**TASK TO CARRY OUT:** Below are some records; quote exactly the lines from the one that contains "left eye: (790, 95)" through the one that contains "left ankle: (541, 173)", inclusive, and no others.

[Human pose images with coordinates]
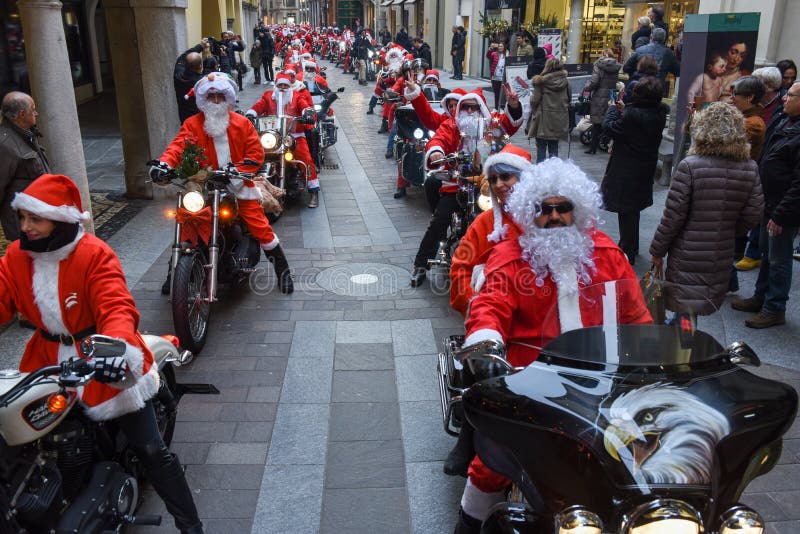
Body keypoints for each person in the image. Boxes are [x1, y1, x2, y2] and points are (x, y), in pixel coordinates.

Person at [452, 158, 650, 533]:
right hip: (529, 383)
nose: (555, 217)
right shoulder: (510, 258)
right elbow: (488, 307)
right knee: (493, 461)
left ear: (579, 209)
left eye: (564, 207)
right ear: (530, 212)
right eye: (544, 209)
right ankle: (468, 523)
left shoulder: (609, 256)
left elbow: (638, 318)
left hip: (603, 385)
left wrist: (652, 358)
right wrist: (486, 346)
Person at [1, 174, 204, 534]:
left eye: (35, 218)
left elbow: (116, 305)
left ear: (60, 219)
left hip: (102, 353)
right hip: (45, 360)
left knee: (152, 450)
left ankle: (191, 525)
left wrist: (117, 349)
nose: (25, 226)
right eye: (23, 217)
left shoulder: (93, 253)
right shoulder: (17, 256)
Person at [153, 74, 294, 293]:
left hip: (237, 183)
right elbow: (177, 147)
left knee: (259, 224)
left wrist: (239, 169)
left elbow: (256, 153)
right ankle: (175, 271)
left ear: (227, 98)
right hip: (204, 185)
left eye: (220, 96)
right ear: (204, 99)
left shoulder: (243, 124)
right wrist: (163, 165)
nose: (216, 100)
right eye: (211, 96)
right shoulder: (192, 124)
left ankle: (282, 270)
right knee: (189, 220)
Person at [650, 102, 763, 315]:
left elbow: (673, 217)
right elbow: (754, 212)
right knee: (702, 302)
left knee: (684, 307)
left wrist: (657, 250)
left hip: (687, 250)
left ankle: (684, 343)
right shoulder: (750, 168)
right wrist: (729, 229)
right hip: (721, 249)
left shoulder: (691, 166)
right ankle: (690, 342)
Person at [410, 88, 523, 286]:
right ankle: (421, 264)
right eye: (466, 108)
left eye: (474, 107)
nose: (470, 112)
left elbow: (508, 124)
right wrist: (436, 152)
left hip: (488, 185)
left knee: (508, 217)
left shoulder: (491, 124)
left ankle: (510, 261)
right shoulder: (452, 125)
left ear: (481, 108)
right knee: (440, 220)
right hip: (457, 184)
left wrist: (513, 105)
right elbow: (438, 139)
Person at [730, 81, 800, 328]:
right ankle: (761, 297)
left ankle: (774, 307)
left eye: (790, 95)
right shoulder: (784, 121)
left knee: (779, 259)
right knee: (767, 254)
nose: (784, 99)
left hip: (783, 209)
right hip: (770, 201)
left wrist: (781, 215)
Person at [601, 77, 669, 265]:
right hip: (644, 167)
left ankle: (626, 251)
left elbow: (610, 128)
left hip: (627, 169)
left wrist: (613, 109)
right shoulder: (659, 113)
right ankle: (632, 246)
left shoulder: (634, 116)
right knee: (633, 209)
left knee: (627, 210)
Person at [247, 72, 320, 208]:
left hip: (293, 135)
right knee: (253, 155)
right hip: (271, 136)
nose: (282, 87)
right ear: (276, 85)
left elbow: (304, 106)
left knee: (305, 158)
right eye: (279, 84)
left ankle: (314, 191)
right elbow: (259, 105)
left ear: (289, 86)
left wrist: (307, 113)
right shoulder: (268, 96)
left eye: (285, 85)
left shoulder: (297, 96)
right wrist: (251, 113)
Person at [0, 91, 50, 241]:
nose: (36, 113)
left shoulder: (26, 133)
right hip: (23, 224)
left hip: (38, 215)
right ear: (22, 114)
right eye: (32, 109)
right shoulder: (5, 145)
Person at [527, 58, 570, 162]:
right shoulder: (566, 82)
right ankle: (554, 172)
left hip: (543, 120)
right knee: (554, 146)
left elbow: (534, 100)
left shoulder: (541, 82)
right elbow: (569, 98)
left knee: (541, 146)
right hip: (559, 119)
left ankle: (541, 173)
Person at [583, 48, 621, 155]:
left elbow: (594, 81)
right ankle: (606, 143)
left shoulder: (599, 65)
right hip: (611, 94)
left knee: (597, 122)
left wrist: (586, 87)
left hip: (599, 94)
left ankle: (593, 148)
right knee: (608, 118)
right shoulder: (616, 67)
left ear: (602, 55)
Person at [174, 41, 208, 123]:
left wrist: (200, 46)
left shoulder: (178, 75)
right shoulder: (203, 81)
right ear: (200, 66)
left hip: (185, 120)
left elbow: (181, 58)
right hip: (201, 121)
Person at [486, 42, 507, 111]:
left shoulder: (506, 55)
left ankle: (501, 107)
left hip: (503, 78)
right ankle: (495, 107)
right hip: (495, 77)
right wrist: (491, 48)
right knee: (496, 93)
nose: (500, 47)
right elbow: (488, 56)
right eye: (499, 46)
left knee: (503, 94)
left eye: (502, 46)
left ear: (504, 47)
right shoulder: (494, 54)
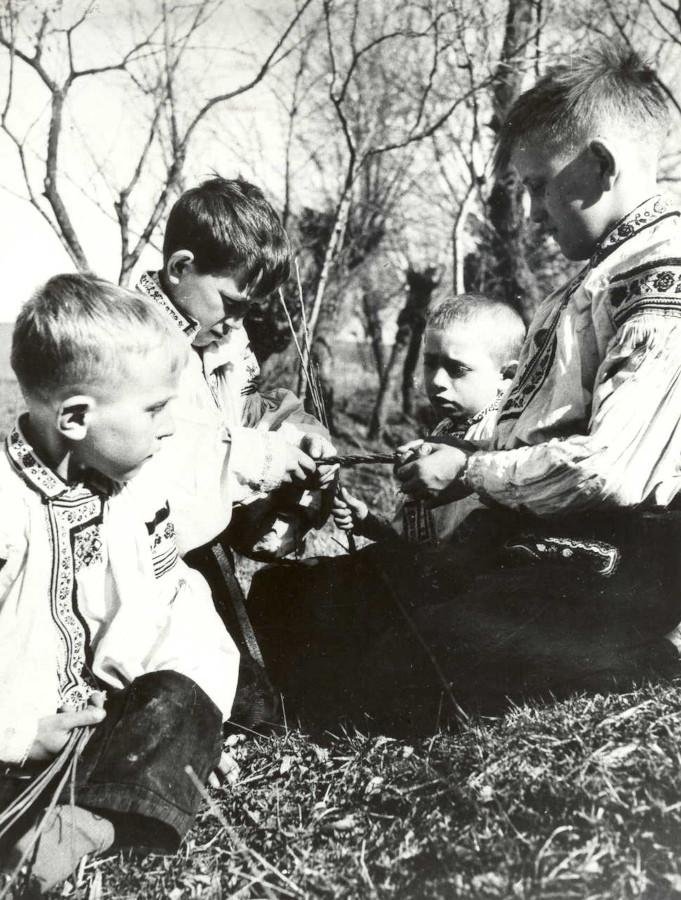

**YOUR SOLUTION:**
left eye: (790, 95)
right shoulder: (784, 121)
left knee: (779, 259)
right knee: (767, 254)
nose: (784, 99)
left hip: (783, 209)
right hip: (770, 201)
left wrist: (781, 215)
Person at [601, 77, 669, 265]:
right hip: (644, 167)
left ankle: (626, 251)
left elbow: (610, 128)
left hip: (627, 169)
left wrist: (613, 109)
right shoulder: (659, 113)
right ankle: (632, 246)
left shoulder: (634, 116)
right knee: (633, 209)
left knee: (627, 210)
Person at [247, 72, 320, 208]:
left hip: (293, 135)
right knee: (253, 155)
right hip: (271, 136)
nose: (282, 87)
right ear: (276, 85)
left elbow: (304, 106)
left knee: (305, 158)
right eye: (279, 84)
left ankle: (314, 191)
right elbow: (259, 105)
left ear: (289, 86)
left wrist: (307, 113)
right shoulder: (268, 96)
left eye: (285, 85)
left shoulder: (297, 96)
right wrist: (251, 113)
Person at [0, 91, 50, 241]:
nose: (36, 113)
left shoulder: (26, 133)
right hip: (23, 224)
left hip: (38, 215)
right ear: (22, 114)
right eye: (32, 109)
right shoulder: (5, 145)
Person at [527, 58, 570, 162]:
right shoulder: (566, 82)
right ankle: (554, 172)
left hip: (543, 120)
right knee: (554, 146)
left elbow: (534, 100)
left shoulder: (541, 82)
right elbow: (569, 98)
left knee: (541, 146)
right hip: (559, 119)
left ankle: (541, 173)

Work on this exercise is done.